As always, I’d welcome your opinions on the subject, but the biggest “aha” I took away from things was related to the following conclusion shared in the article:
“In the short time that they spend with your resume, the study showed recruiters will look at your name, current title and company, current position start and end dates, previous title and company, previous position start and end dates, and education.”
Now this statement may be of little interest to non-resume-writing-wonks out there, but to me, it validates something I’ve been pointing out to people for years. Which is that your resume’s ability to land you interviews is going to be based primarily on where you’ve worked, what titles you’ve held, and for how long — versus the “copywriting” or “formatting” elements of the piece that so many people get unduly focused on.In other words, while it certainly helps to make your resume look pretty and to work in some important keywords throughout the piece, these approaches aren’t usually going to overcome a lack of directly comparable work history to the target job in question. Especially not in this economy. If interested, you’ll find an article of mine from two years ago here, touching on this issue, as well as a career poll I ran here that shows most people really are much more interested in the “facts” on a resume, versus the fluff.
In closing, I’m certainly not suggesting that resumes AREN’T a critical piece of the job hunting process. They are. And you definitely want to work hard on yours and even solicit professional help, at times, if you’re struggling with how best to capture your credentials on paper.
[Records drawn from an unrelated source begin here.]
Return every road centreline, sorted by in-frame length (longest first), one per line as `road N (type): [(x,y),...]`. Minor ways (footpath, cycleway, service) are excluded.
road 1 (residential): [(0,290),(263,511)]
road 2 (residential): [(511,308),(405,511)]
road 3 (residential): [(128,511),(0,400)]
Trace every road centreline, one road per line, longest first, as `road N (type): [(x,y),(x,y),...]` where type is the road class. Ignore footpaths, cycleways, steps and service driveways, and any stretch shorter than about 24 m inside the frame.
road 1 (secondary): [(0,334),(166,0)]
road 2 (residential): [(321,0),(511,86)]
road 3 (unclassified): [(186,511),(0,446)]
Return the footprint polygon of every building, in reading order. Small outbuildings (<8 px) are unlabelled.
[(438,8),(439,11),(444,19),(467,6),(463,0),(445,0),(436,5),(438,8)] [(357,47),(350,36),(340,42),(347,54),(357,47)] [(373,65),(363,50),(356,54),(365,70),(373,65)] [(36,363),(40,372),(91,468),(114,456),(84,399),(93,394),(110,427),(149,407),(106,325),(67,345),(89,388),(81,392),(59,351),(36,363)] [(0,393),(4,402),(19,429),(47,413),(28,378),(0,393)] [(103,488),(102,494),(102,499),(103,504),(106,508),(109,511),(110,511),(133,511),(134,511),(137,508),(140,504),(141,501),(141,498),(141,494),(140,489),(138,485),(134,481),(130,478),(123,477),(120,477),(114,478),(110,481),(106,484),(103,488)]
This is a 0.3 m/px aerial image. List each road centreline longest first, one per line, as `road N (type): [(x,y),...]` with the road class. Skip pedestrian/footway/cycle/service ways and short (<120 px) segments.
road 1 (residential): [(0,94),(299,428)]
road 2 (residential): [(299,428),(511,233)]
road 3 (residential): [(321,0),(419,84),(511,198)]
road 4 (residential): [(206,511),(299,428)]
But at the same time, in the spirit of keeping things real, it’s misleading to think that you’re going to see a big uptick in your interview rate simply by sending out resumes, whether of the professionally-produced variety or otherwise, unless your employment history is already correlated to a strong degree with the given job opportunity you’re pursuing.
In many cases, and as we’ve discussed frequently in this blog, if you don’t have the perfect pedigree for a given career path on paper you’ll need to shift gears, go underground, and concentrate more on opening doors via relationships and other methods. Resumes are too constrained by nature to provide high hopes of success in transferring skills from one type of role to another. As this study seems to suggest, fairly or unfairly, there’s just not a lot of “thinking outside the box” that’s likely to occur in a six-second scan!